But for me, pictures have always come before words. I've always “thought visually.” From the age of thirteen, I knew I wanted to be a painter, and by the time I was sixteen, I knew children's books would be part of my career someday. I was a visual arts major at SUNY Purchase, learned printmaking at the Art Students' League of NY, and studied illustration at the School of Visual Art in Manhattan. My first job, while I was in college, was at a telephone publishing company, where I learned how to paste up galleys with the latest modern invention, a waxing machine. I worked at a slanted drafting table with a t-square, a triangle, and razor blades. I liked the work; it left my mind free to think and wander, to listen to the radio, and to enjoy conversations with my co-workers.
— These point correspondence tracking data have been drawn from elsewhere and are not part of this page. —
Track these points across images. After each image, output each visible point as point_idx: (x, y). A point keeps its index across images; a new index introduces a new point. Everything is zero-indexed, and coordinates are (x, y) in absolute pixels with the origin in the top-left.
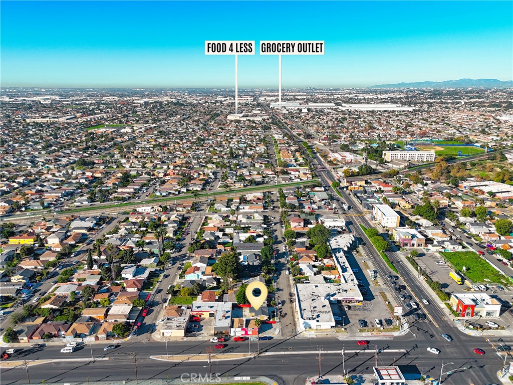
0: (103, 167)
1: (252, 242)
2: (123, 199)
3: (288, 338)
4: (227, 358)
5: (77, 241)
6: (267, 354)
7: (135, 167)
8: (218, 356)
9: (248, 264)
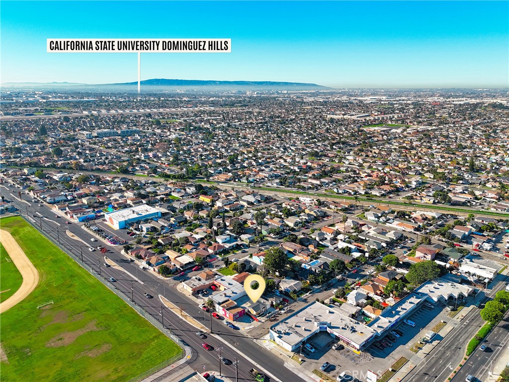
0: (328, 160)
1: (345, 253)
2: (304, 188)
3: (250, 337)
4: (191, 322)
5: (232, 209)
6: (217, 337)
7: (354, 164)
8: (188, 318)
9: (311, 268)
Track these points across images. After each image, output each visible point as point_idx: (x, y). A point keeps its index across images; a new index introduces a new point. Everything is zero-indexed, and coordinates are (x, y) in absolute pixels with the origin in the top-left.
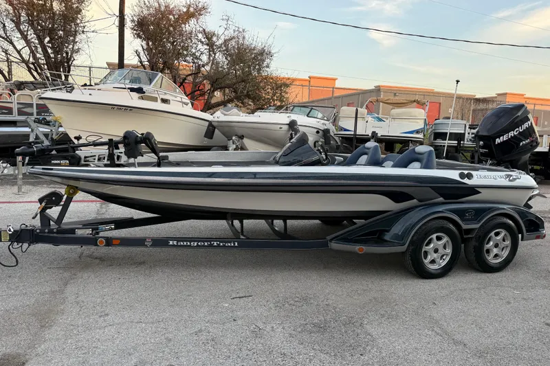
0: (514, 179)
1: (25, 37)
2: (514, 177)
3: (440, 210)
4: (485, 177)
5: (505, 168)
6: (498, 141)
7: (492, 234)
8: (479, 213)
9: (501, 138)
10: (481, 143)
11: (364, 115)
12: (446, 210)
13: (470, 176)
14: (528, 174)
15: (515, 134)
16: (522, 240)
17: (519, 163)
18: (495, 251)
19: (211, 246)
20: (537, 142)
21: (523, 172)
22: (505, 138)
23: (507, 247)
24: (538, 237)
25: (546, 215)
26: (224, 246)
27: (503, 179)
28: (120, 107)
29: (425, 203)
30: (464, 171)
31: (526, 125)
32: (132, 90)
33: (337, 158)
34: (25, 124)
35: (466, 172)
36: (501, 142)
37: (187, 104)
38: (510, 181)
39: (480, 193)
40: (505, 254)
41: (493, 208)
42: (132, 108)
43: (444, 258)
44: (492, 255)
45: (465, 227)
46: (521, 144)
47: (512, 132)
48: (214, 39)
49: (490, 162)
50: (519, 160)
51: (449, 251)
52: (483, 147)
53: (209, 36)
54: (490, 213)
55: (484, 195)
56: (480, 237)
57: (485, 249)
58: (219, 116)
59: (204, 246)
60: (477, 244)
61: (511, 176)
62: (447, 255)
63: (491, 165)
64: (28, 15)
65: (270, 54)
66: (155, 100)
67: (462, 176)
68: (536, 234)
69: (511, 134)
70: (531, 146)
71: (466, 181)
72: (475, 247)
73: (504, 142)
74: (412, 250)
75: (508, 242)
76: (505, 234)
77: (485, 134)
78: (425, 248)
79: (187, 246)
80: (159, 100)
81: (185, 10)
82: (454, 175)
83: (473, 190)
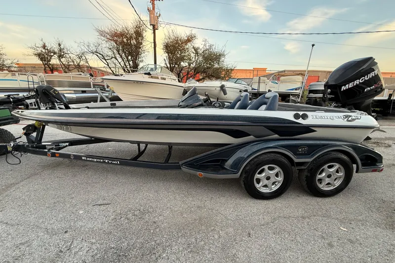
0: (353, 120)
1: (121, 57)
2: (354, 118)
3: (271, 146)
4: (321, 117)
5: (349, 109)
6: (343, 88)
7: (326, 166)
8: (312, 149)
9: (347, 85)
10: (329, 90)
11: (264, 80)
12: (278, 145)
13: (305, 117)
14: (369, 114)
15: (361, 81)
16: (357, 172)
17: (363, 105)
18: (327, 180)
19: (104, 162)
20: (381, 88)
21: (365, 113)
22: (351, 85)
23: (340, 177)
24: (375, 171)
25: (382, 142)
26: (111, 163)
27: (340, 119)
28: (137, 82)
29: (260, 139)
30: (299, 112)
31: (372, 74)
32: (145, 74)
33: (225, 103)
34: (95, 92)
35: (301, 113)
36: (346, 89)
37: (175, 80)
38: (348, 121)
39: (316, 131)
40: (338, 183)
41: (327, 145)
42: (143, 82)
43: (276, 184)
44: (324, 183)
45: (296, 160)
46: (366, 90)
47: (358, 80)
48: (199, 50)
49: (334, 104)
50: (362, 103)
51: (281, 179)
52: (330, 94)
53: (196, 50)
54: (324, 149)
55: (319, 133)
56: (312, 169)
57: (317, 179)
58: (187, 85)
59: (100, 162)
60: (309, 175)
61: (350, 116)
62: (279, 182)
63: (335, 107)
64: (122, 47)
65: (224, 55)
66: (158, 78)
67: (297, 116)
68: (373, 168)
69: (357, 82)
70: (376, 91)
71: (300, 121)
72: (307, 177)
73: (349, 88)
74: (245, 177)
75: (341, 174)
76: (339, 168)
77: (333, 83)
78: (257, 176)
79: (91, 161)
80: (160, 78)
81: (186, 38)
82: (288, 115)
83: (308, 129)
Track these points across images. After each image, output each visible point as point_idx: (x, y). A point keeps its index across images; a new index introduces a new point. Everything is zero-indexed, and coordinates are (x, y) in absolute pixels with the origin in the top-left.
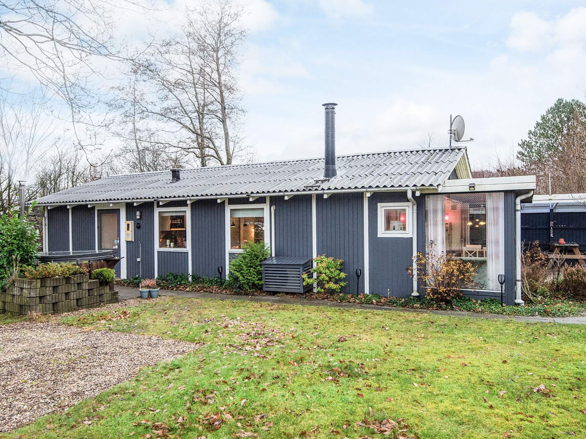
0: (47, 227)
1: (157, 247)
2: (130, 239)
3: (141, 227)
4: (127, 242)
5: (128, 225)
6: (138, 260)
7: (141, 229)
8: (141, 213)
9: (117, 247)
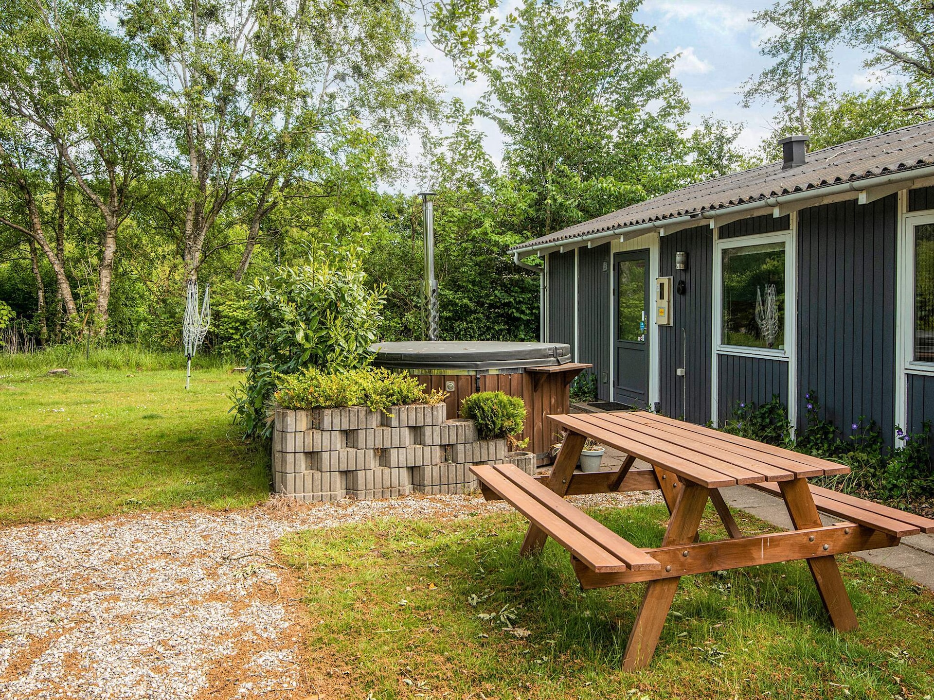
0: (547, 293)
1: (717, 346)
2: (664, 322)
3: (688, 290)
4: (661, 327)
5: (662, 285)
6: (680, 372)
7: (688, 294)
8: (687, 256)
9: (643, 338)
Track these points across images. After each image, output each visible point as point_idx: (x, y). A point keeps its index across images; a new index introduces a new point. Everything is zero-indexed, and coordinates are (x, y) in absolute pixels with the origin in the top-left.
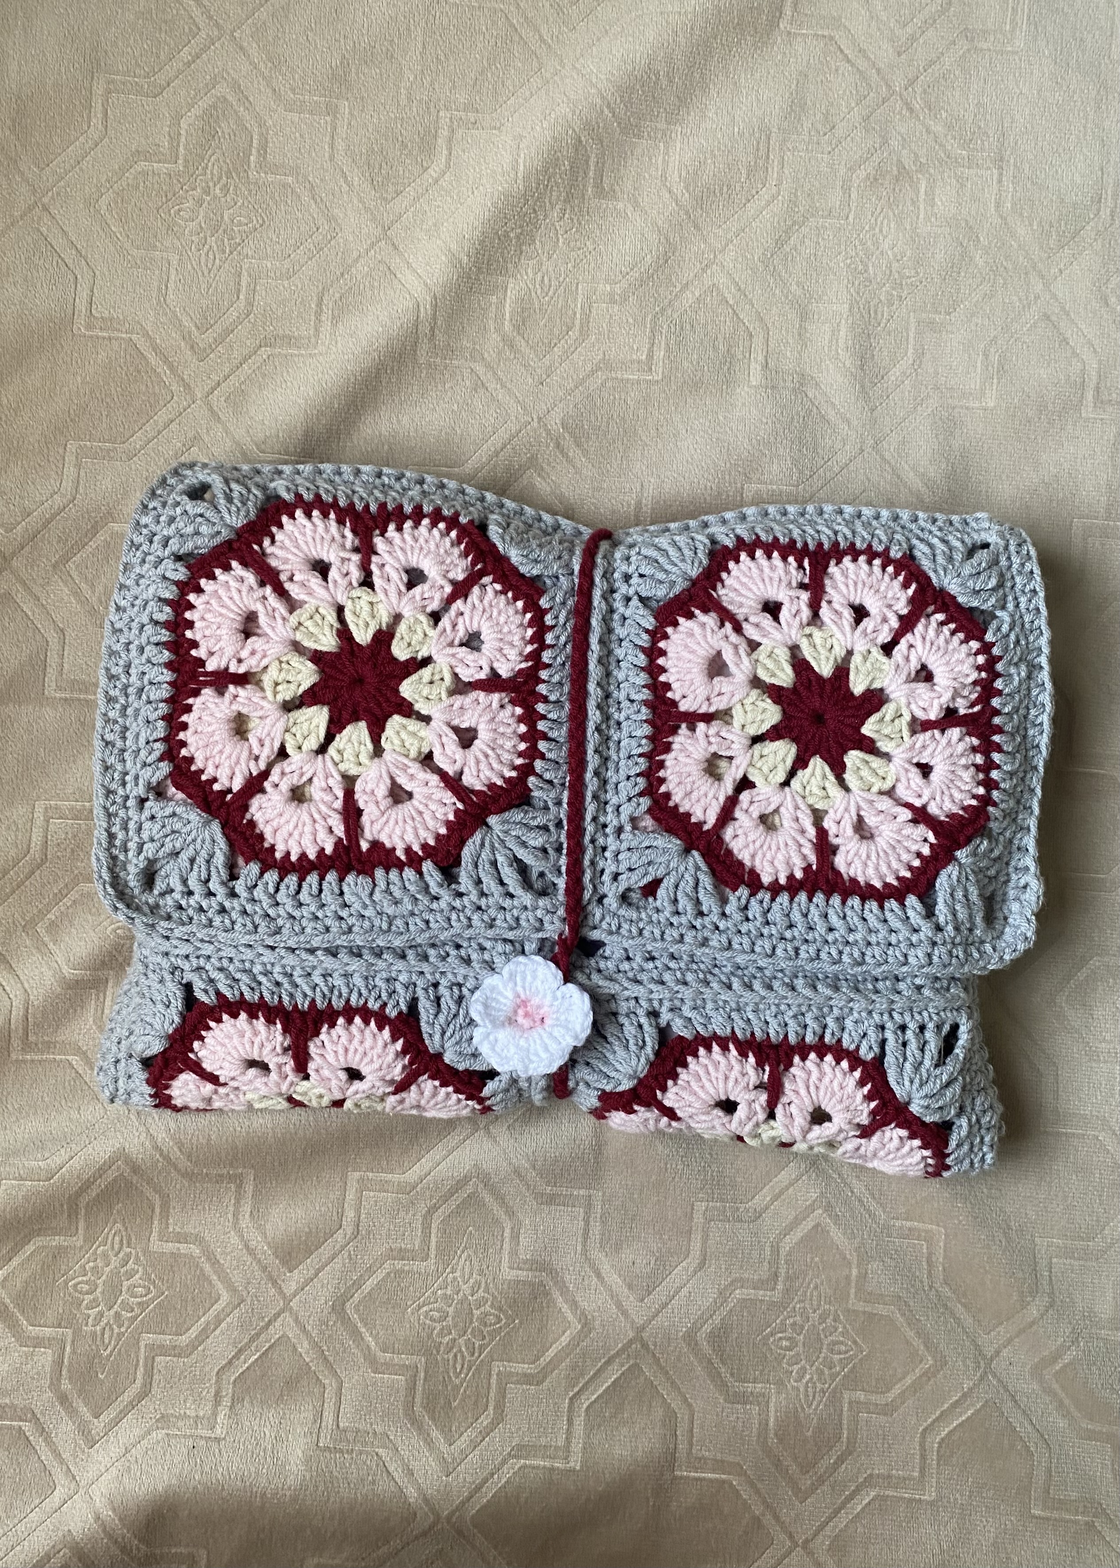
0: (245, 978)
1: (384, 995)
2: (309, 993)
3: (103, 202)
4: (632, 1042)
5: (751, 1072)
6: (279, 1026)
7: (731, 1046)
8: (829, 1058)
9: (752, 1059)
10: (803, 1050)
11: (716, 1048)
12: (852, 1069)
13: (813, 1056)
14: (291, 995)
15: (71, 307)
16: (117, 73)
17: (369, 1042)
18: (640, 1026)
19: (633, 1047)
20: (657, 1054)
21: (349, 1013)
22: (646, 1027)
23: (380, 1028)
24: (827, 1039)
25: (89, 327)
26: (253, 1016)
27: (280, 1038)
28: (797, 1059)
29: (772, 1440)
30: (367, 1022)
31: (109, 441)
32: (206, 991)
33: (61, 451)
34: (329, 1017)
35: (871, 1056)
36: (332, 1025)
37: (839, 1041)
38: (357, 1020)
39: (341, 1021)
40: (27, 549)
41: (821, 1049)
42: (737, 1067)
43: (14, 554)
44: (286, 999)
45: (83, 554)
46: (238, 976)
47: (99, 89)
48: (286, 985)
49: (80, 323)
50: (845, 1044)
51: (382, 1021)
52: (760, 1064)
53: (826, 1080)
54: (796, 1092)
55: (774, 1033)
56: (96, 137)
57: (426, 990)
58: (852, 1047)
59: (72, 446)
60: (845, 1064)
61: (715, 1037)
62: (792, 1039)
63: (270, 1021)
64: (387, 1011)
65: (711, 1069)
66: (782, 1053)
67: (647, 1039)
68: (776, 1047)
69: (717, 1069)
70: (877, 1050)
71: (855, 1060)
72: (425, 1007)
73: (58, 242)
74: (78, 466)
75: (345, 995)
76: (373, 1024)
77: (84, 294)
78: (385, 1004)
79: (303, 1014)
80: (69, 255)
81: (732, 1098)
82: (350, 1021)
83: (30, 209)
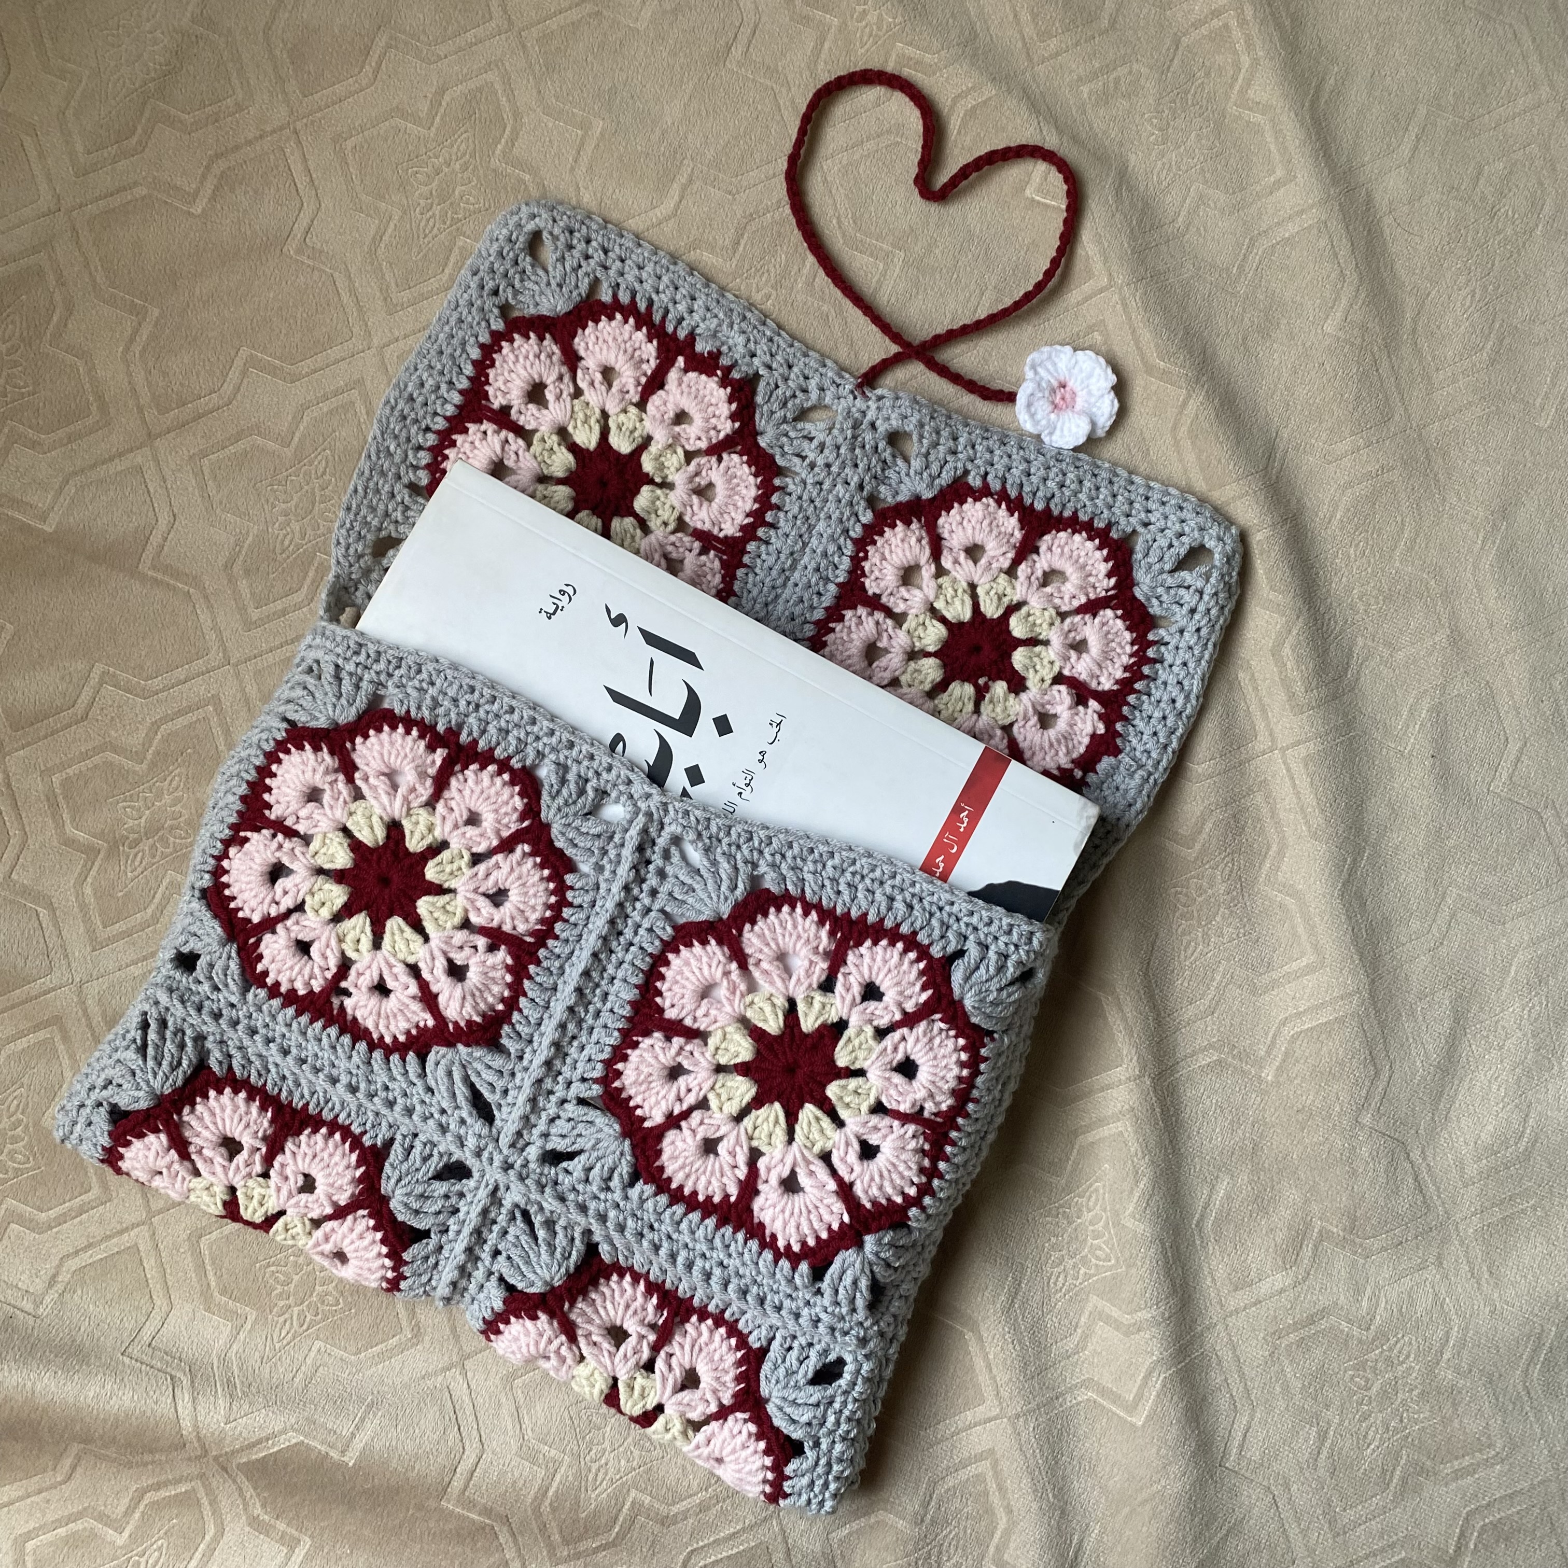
0: (257, 1063)
1: (368, 1125)
2: (307, 1096)
3: (349, 144)
4: (559, 1250)
5: (651, 1309)
6: (269, 1114)
7: (642, 1282)
8: (722, 1330)
9: (655, 1300)
10: (703, 1315)
11: (628, 1278)
12: (738, 1348)
13: (710, 1322)
14: (290, 1092)
15: (288, 228)
16: (404, 32)
17: (337, 1158)
18: (573, 1239)
19: (558, 1255)
20: (577, 1268)
21: (334, 1126)
22: (577, 1242)
23: (352, 1150)
24: (727, 1315)
25: (299, 251)
26: (250, 1098)
27: (266, 1124)
28: (694, 1319)
29: (546, 1507)
30: (344, 1141)
31: (280, 359)
32: (220, 1063)
33: (233, 353)
34: (316, 1123)
35: (756, 1345)
36: (315, 1131)
37: (737, 1321)
38: (337, 1136)
39: (324, 1130)
40: (172, 434)
41: (719, 1321)
42: (640, 1299)
43: (159, 435)
44: (284, 1094)
45: (221, 454)
46: (253, 1058)
47: (381, 41)
48: (290, 1083)
49: (291, 248)
50: (741, 1325)
51: (356, 1143)
52: (659, 1307)
53: (712, 1347)
54: (682, 1346)
55: (683, 1290)
56: (364, 83)
57: (404, 1137)
58: (745, 1331)
59: (244, 352)
60: (733, 1341)
61: (631, 1269)
62: (696, 1302)
63: (263, 1108)
64: (364, 1138)
65: (617, 1294)
66: (683, 1309)
67: (574, 1253)
68: (681, 1301)
69: (622, 1296)
70: (765, 1343)
71: (743, 1342)
72: (397, 1150)
73: (297, 169)
74: (244, 373)
75: (336, 1110)
76: (347, 1145)
77: (304, 220)
78: (365, 1132)
79: (294, 1111)
80: (302, 181)
81: (625, 1327)
82: (331, 1134)
83: (281, 128)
Later, I started working for a magazine publisher, where I was allowed to contribute “in-house” illustrations to a variety of specialty magazines. I drew blacksmith bellows and chainsaw blades, passengers moving through turnstiles, rabbit cages on a forklift, and fingers punching a cash register – whatever was needed – and it was the best practice in the world for a young illustrator. I learned to be flexible, to communicate visually, and to please the reader. Most of all, I learned the first axiom of graphic design: how to work within limitations. Designers do not get to set parameters; they work within them.

Over thirty books later, I still write about pictures. Even if the writing comes out on paper first, it begins with an image, and then another image, like a slide show on a screen. If I am illustrating another author's writing, the words instantly form pictures in my mind. Even the sound of a title forms a picture. In a funny way, I don't even think of myself as a writer. It's just part of my job, sometimes, to string images together with words.


Durga Yael Bernhard is the illustrator of Green Bible Stories for Children, and these images are her studies of Israel's landscape.